Worse, the thinking in the White House seems to be that the U.S. should “park” the Russia issue in order to concentrate on China. That would be a mistake. Russia does not want to be parked. The Kremlin wants to drive down the middle of the road, flashing its lights, music blaring, turning heads, and blocking traffic. Any explicit switch to China creates the perception that the U.S. is neglecting European security. That immediately creates room for Kremlin mischief. What can you get away with? How much will America pay to prevent a crisis bubbling over?

European countries could shoulder more of the burden as the U.S. umbrella frays. Sadly that day is still far off. The Nordic and Baltic countries plus Poland are commendably boosting their defenses. But they are still heavily dependent on U.S. help. Awareness of the threat from China is growing, but too slowly. On most fronts, Europe does not fulfill even its own commitments on defense, let alone meet the more stringent tests set by the outside world.

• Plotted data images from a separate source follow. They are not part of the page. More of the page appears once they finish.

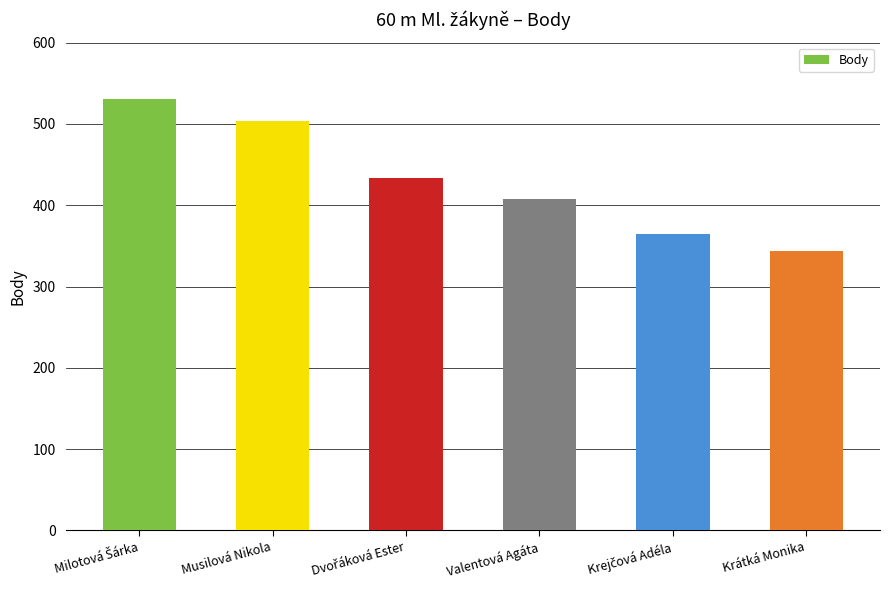

What is the sum of all values?

2585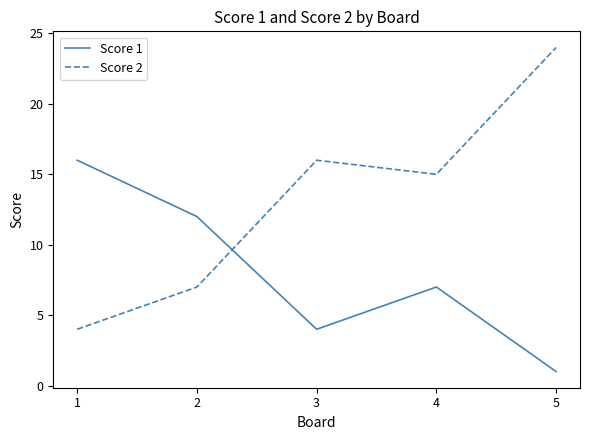

What are all the series names shown in the legend?

Score 1, Score 2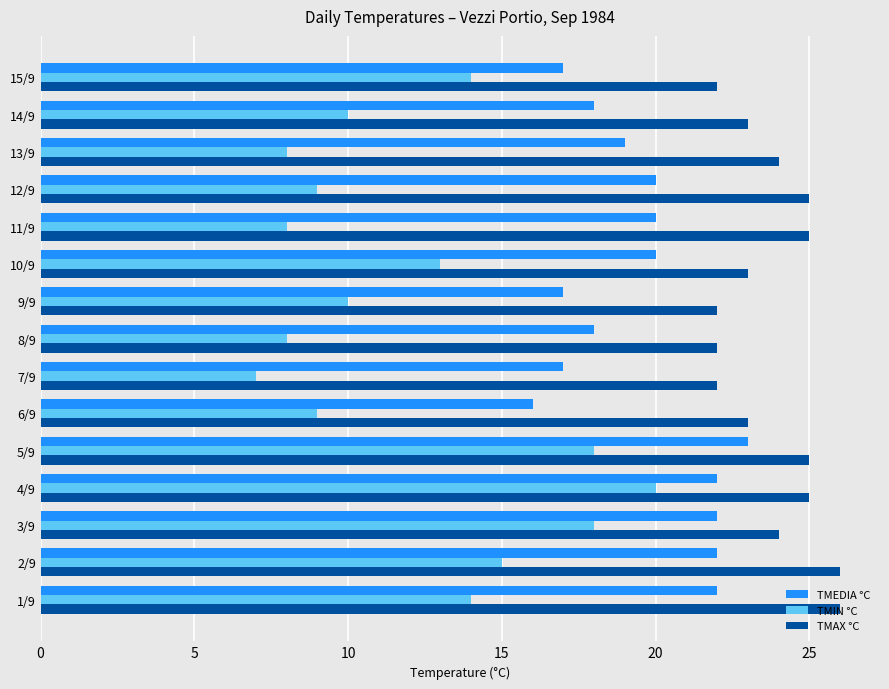

Which series has the largest total across all categories?

TMAX °C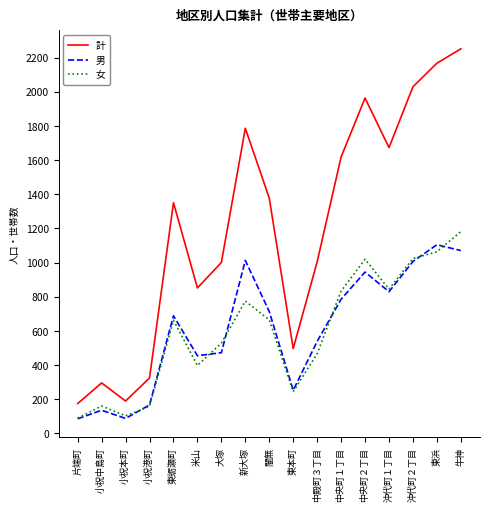

How many interior local valleys does the 男 series have?

4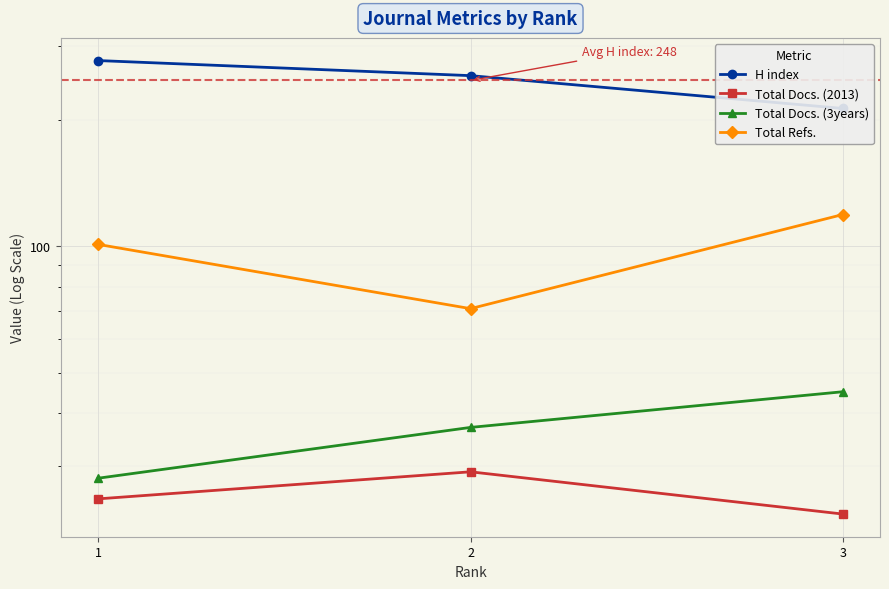

Reading left to right, list all the values displayed in this chart.

H index: 3=213	2=255	1=277
Total Docs. (2013): 3=23	2=29	1=25
Total Docs. (3years): 3=45	2=37	1=28
Total Refs.: 3=119	2=71	1=101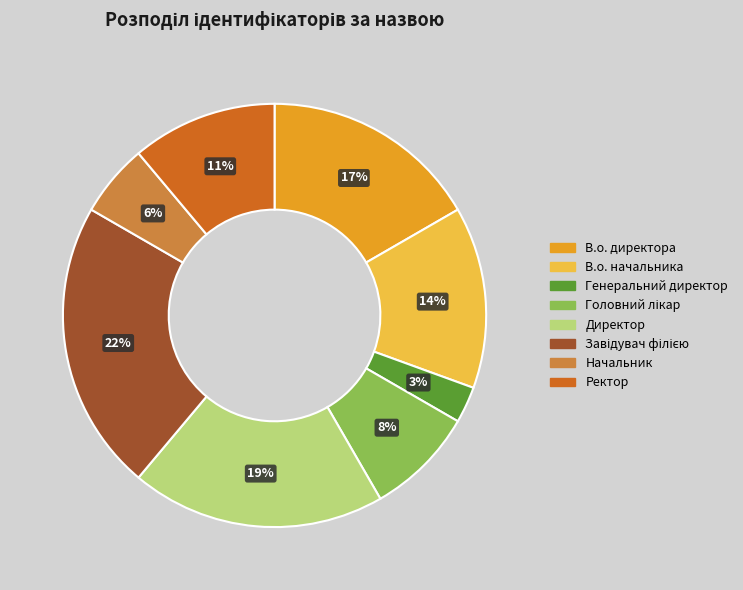

To the nearest percent, what portion does Директор represent?

19%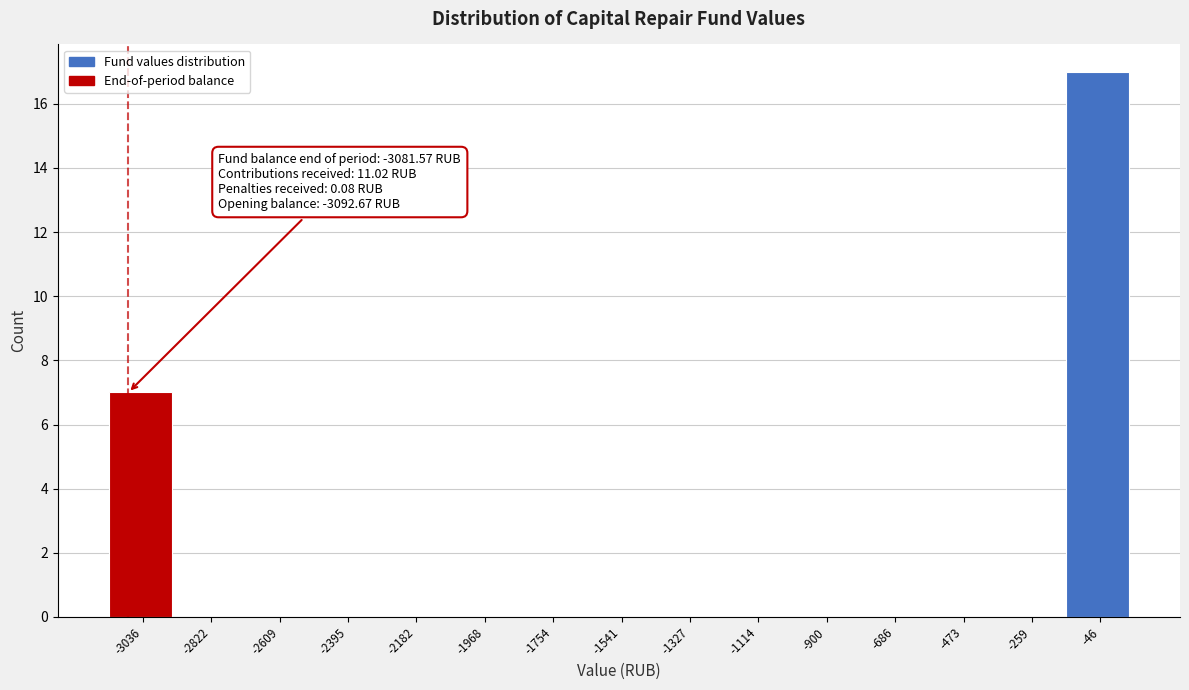

Which range on the x-axis has the tallest bar?

-150 to 50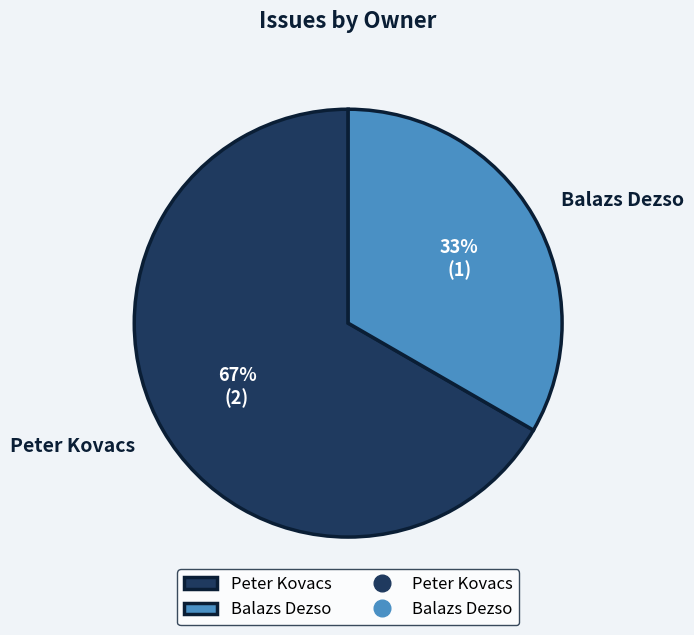

Between Balazs Dezso and Peter Kovacs, which is larger?

Peter Kovacs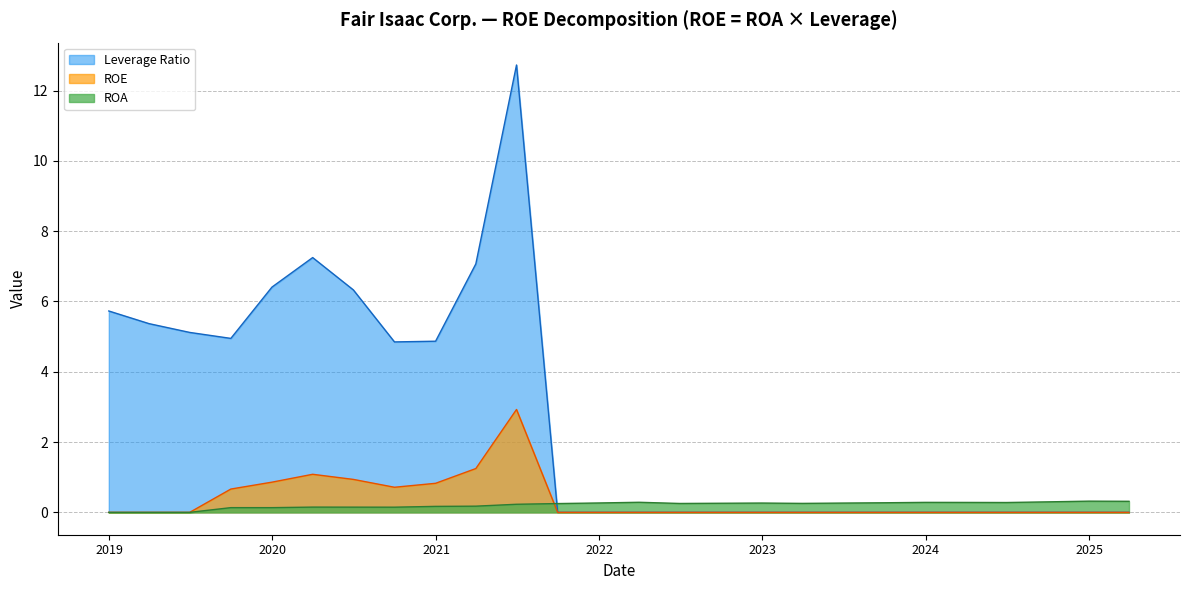

What value does the Leverage Ratio series have at 2019-12-31?

6.4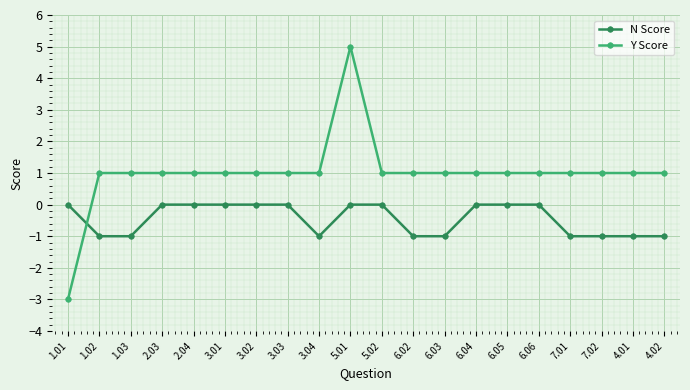

How many N Score values are between -1 and 0?

20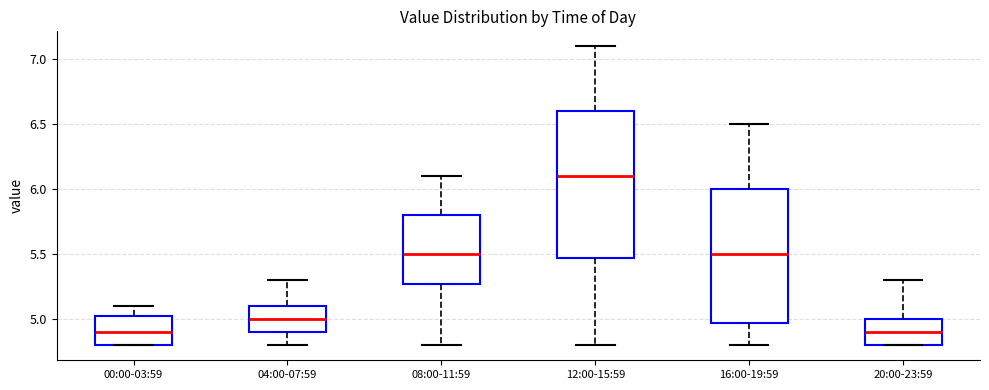

Where does the lower whisker of the box for 16:00-19:59 end on the y-axis? The values are not printed on the chart, so give them approximately, as read against the axis.

4.80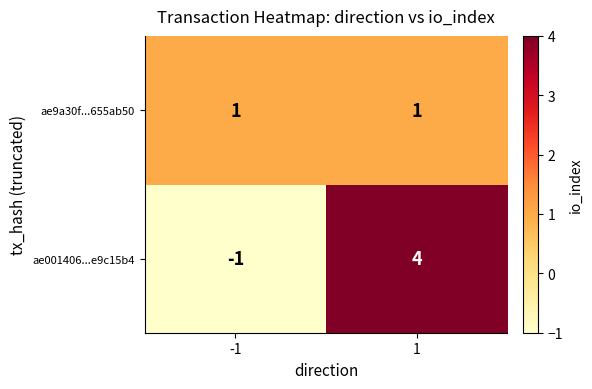

Which series has the widest spread of values?

ae001406...e9c15b4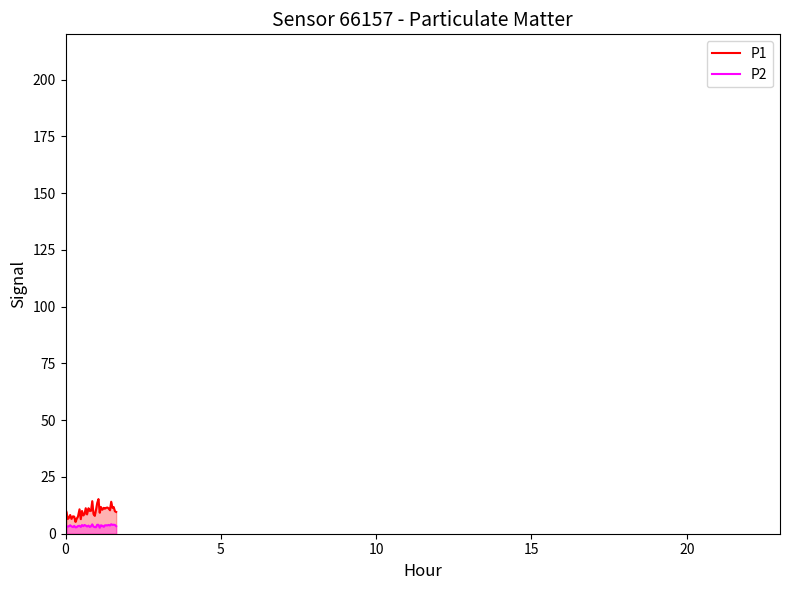

Reading right to left, list all the values displayed in this chart.

P1: 9.6	9.9	11.8	11.4	14.1	10.3	11.1	11.6	11.4	11.1	11.4	10.6	11.8	9.3	15.3	13.6	10.5	7.9	8.7	14.3	10.1	10.1	11.2	8.5	11.2	8.6	8.1	10.0	6.4	10.8	7.5	6.7	5.2	7.5	7.7	6.5	8.2	7.0	6.5	9.6
P2: 3.4	3.9	4.0	3.9	4.2	3.6	3.9	3.7	3.7	3.7	3.0	3.5	3.7	2.7	3.9	4.0	2.9	2.9	3.1	4.1	3.4	3.0	3.6	3.2	3.6	3.9	3.4	3.8	3.0	3.5	3.4	2.9	2.8	3.5	3.0	3.2	3.7	3.3	3.2	3.0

Chief among these is the reality of global great-power competition. In much of Africa, Asia, and Latin America, the G7 leaders are the apostles of a better yesterday. They represent what were once the world’s most important and attractive countries, now seen as indecisive, self-centered, and declining. Rebuilding that reputation for competence and integrity, and the clout that goes with it, is vital. We have scarcely started.